TASK DIRECTIONS -> Report the count of lines containing the word "KiCad" in these records, with no other text.

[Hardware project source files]

##########

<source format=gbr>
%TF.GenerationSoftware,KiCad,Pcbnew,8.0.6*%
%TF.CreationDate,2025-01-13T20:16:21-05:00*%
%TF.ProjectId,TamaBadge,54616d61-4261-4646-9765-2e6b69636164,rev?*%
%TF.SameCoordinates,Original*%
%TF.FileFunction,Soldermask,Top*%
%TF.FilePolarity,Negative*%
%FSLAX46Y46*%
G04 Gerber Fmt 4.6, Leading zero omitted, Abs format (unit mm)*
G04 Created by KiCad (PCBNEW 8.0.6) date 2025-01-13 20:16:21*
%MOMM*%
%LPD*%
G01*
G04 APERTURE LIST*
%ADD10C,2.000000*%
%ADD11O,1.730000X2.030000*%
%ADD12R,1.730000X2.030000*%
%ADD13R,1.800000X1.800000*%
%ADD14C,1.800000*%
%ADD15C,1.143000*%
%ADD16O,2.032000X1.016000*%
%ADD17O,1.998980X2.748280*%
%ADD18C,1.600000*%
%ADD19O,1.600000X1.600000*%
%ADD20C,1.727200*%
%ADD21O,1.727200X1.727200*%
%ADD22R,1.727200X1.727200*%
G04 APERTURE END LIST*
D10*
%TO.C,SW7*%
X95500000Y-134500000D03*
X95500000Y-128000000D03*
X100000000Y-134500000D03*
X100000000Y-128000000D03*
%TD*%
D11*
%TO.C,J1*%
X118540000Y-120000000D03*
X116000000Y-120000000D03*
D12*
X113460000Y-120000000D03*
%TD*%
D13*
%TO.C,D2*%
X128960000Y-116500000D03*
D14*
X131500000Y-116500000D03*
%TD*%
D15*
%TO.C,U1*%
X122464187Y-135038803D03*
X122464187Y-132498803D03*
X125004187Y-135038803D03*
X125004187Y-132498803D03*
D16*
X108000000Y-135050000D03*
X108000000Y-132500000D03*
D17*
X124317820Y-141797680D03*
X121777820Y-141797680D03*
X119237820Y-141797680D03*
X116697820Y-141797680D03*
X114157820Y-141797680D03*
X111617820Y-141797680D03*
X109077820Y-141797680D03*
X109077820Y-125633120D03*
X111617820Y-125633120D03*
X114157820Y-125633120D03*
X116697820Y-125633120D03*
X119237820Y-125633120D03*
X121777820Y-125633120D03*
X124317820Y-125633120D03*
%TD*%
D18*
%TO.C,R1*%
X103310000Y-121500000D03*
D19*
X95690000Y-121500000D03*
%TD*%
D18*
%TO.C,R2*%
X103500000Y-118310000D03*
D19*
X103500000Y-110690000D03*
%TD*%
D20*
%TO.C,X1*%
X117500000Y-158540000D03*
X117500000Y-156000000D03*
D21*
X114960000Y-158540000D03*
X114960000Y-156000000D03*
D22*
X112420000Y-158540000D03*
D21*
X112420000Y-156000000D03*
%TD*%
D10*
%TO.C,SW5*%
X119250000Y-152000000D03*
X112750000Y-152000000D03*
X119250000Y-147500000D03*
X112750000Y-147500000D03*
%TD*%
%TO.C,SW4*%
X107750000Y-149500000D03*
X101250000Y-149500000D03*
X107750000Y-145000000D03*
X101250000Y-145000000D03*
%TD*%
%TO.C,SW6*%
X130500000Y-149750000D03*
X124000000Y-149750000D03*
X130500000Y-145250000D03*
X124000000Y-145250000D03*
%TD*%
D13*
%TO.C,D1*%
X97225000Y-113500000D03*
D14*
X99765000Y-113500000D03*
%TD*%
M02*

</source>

##########

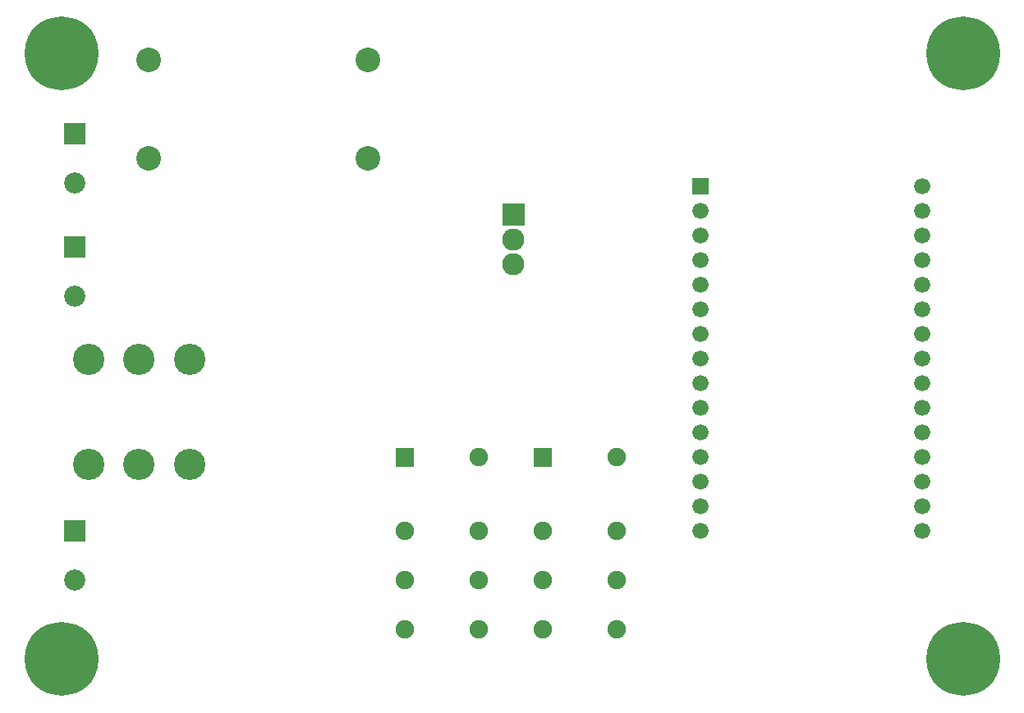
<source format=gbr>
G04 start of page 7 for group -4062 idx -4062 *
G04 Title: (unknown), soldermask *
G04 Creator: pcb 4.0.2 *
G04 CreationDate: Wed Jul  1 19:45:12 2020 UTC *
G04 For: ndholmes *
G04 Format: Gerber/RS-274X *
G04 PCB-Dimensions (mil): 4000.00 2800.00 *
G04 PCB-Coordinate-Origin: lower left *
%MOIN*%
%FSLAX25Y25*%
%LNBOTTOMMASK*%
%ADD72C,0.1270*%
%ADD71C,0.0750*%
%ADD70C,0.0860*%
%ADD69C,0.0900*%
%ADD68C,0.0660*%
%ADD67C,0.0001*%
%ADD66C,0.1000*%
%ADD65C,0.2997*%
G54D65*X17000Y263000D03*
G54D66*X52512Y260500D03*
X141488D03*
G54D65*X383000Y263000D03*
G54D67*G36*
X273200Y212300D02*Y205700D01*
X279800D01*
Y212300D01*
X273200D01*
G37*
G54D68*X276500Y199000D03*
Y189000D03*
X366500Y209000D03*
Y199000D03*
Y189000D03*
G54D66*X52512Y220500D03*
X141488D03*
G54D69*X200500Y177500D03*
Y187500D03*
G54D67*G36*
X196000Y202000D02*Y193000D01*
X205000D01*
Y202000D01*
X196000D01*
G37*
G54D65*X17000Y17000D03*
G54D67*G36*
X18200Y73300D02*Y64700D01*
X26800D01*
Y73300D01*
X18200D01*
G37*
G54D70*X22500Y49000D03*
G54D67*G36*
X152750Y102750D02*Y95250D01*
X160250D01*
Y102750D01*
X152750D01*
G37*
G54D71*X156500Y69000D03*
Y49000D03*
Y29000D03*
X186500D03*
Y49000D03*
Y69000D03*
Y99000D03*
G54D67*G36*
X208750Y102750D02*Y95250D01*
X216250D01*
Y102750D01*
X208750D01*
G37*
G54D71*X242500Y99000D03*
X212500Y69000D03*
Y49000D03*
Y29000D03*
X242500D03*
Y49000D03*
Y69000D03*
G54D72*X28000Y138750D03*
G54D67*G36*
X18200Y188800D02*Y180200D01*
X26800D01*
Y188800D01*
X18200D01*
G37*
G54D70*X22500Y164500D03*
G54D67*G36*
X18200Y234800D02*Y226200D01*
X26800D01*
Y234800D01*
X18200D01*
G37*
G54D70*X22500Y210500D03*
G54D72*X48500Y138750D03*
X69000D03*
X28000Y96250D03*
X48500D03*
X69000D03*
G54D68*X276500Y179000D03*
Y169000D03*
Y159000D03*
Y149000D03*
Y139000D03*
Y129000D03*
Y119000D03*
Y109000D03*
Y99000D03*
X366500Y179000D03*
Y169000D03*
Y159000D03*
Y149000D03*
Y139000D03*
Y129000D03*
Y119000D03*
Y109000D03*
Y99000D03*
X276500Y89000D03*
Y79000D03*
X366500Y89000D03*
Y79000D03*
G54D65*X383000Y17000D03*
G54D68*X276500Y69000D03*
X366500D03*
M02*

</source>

##########

ANSWER AREA -> 2